Repository mirroring and management tools like reprepro and aptly fail to publish such upstream changes as this would require to replace an already published file.

Debian build tools like sbuild include shortcuts to build a unchanged source package but produce binary packages with increased version (--append-to-version, --make-binNMU).

These binary rebuilds without version change forced myself to frequent workarounds like temporary removing all salt packages or only importing the salt packages itself (in most cases only dependent packages are rebuild without change and they are often already part of the official repositories). As the built packages have the same version for all distributions prevents creating repositories that deliver salt packages for multiple distributions.

If the packaging infrastructure is not capable to prevent rebuilds directly, the builds could be suffixed with an unique identifier like a build id or timestamp.

dmurphy18 commented 5 years ago

@ericrasmussen @mswart Yes, I understand and stand corrected. Once the infrastructure move is completed I shall adjust the build framework, however, I cannot provide a time frame as to when the work will be completed. The build framework utilizes SaltStack's highstate, states and execution modules, hence have to adjust as to how to achieve the desirable outcome.

mswart commented 5 years ago

@dmurphy18 I am happy that this is treated as an open issue and will be fixed eventually.

dmurphy18 commented 5 years ago

@mswart Yes, thank you and @ericrasmussen for informing me as to correct operation.

The fix is in two parts: first prevent rebuilds from occurring when already built available (using published repo rather than internal nightly build repo) - easy second automating version increment when a package is rebuilt - harder, but had a project to update the automation for Debian/Ubuntu family and I should be able to tie this into it.

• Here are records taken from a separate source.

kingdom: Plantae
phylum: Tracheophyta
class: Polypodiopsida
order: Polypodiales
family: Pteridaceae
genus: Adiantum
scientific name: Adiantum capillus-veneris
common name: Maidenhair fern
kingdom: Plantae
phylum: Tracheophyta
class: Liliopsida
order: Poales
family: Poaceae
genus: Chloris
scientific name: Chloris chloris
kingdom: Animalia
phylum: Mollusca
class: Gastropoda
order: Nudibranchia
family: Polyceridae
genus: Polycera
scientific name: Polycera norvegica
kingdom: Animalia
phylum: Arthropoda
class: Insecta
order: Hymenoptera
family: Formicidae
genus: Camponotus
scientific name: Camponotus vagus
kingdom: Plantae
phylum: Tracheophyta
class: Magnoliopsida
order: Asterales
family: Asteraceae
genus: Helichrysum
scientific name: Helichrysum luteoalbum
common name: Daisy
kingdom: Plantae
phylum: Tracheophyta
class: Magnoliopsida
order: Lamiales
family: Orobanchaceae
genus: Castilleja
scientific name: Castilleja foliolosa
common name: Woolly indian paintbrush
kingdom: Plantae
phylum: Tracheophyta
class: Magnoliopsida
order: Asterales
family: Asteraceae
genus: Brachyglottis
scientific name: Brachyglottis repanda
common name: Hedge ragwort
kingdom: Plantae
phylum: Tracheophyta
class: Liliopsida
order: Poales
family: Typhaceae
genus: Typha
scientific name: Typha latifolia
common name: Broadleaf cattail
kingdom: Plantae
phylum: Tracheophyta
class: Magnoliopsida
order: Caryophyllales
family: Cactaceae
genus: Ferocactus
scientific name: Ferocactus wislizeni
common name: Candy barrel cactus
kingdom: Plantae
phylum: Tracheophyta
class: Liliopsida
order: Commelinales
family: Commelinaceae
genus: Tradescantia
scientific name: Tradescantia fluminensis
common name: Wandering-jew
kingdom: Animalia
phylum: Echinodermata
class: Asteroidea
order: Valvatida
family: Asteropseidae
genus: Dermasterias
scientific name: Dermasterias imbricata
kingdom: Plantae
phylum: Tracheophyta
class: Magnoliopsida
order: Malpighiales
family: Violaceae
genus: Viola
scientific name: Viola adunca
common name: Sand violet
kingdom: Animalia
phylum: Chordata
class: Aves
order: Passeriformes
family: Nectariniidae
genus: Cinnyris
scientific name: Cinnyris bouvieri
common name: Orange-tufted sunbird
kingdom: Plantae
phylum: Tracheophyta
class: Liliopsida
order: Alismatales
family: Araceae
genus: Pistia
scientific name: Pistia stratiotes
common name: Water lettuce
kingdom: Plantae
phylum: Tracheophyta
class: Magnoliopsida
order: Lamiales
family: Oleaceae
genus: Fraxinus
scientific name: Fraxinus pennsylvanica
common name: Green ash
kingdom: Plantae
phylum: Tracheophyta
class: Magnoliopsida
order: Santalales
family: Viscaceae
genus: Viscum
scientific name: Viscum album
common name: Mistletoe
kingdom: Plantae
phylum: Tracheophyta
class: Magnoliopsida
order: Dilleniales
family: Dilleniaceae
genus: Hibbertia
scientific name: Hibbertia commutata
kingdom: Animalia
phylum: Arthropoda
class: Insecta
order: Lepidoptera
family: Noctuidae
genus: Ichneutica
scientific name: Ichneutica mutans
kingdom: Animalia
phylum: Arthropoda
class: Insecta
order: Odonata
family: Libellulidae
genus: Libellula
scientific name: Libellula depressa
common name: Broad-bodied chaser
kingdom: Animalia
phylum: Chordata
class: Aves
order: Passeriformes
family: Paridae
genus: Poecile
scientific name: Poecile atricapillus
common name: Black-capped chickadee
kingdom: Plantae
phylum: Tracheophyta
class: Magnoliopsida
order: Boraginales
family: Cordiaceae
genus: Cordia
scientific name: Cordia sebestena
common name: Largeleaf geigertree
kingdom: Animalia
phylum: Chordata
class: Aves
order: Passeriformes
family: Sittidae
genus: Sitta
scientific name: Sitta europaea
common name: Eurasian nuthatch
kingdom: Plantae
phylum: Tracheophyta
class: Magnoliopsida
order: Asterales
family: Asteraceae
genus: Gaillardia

dmurphy18 commented 5 years ago

Running into a number of issues which are preventing a solution currently with automation as it currently stands. Issue list is as follows:

  1. copying from repo.saltstack.com/<apt|yum|py3>//version/arch/latest appears to work but running into issue picking of and rebuilding for minor release versions. For example: timelib_0.2..4-1.dsc and timelib_0.2.4-2.dsc which current debbuild.py, Also issue of timelib.0.2.4.orig.tar.gz will trip on timelib_0.2..4-1.dsc, when it is for timelib_0.2..4-2.dsc

  2. problem of copying older packages from repo.saltstack.com/<apt|yum|py3>//version/arch/latest which are no longer required, For example Debian 8, python-croniter_0.3.4-1.dsc was produced in older point releases, but is going to be removed for Debian 8.7 and above support since the OS already provides it. Need to adjust automation to only copy packages present in versions/ from repo.saltstack.com so older packages are no copied over. This still lives issues in item 1 to deal with

dmurphy18 commented 5 years ago

This should be fixed with the next point releases where Debian and Ubuntu packages / build products should remain unchanged if no changes have occurred to the dependencies.

Moved to blocked to test when next point release occurs

dmurphy18 commented 4 years ago

@ericrasmussen Can you check that this is fixed, since it should have been with Salt 2019.2.2 in Oct 2019. Want to close this old issue

ericrasmussen commented 4 years ago

The original issue was based on the salt PPAs serving the same filename with changed contents, so I'm not sure how I would verify it. As long as the build process was updated to avoid this scenario then I think we're all good. I haven't seen the problem again and I am good with the issue being closed.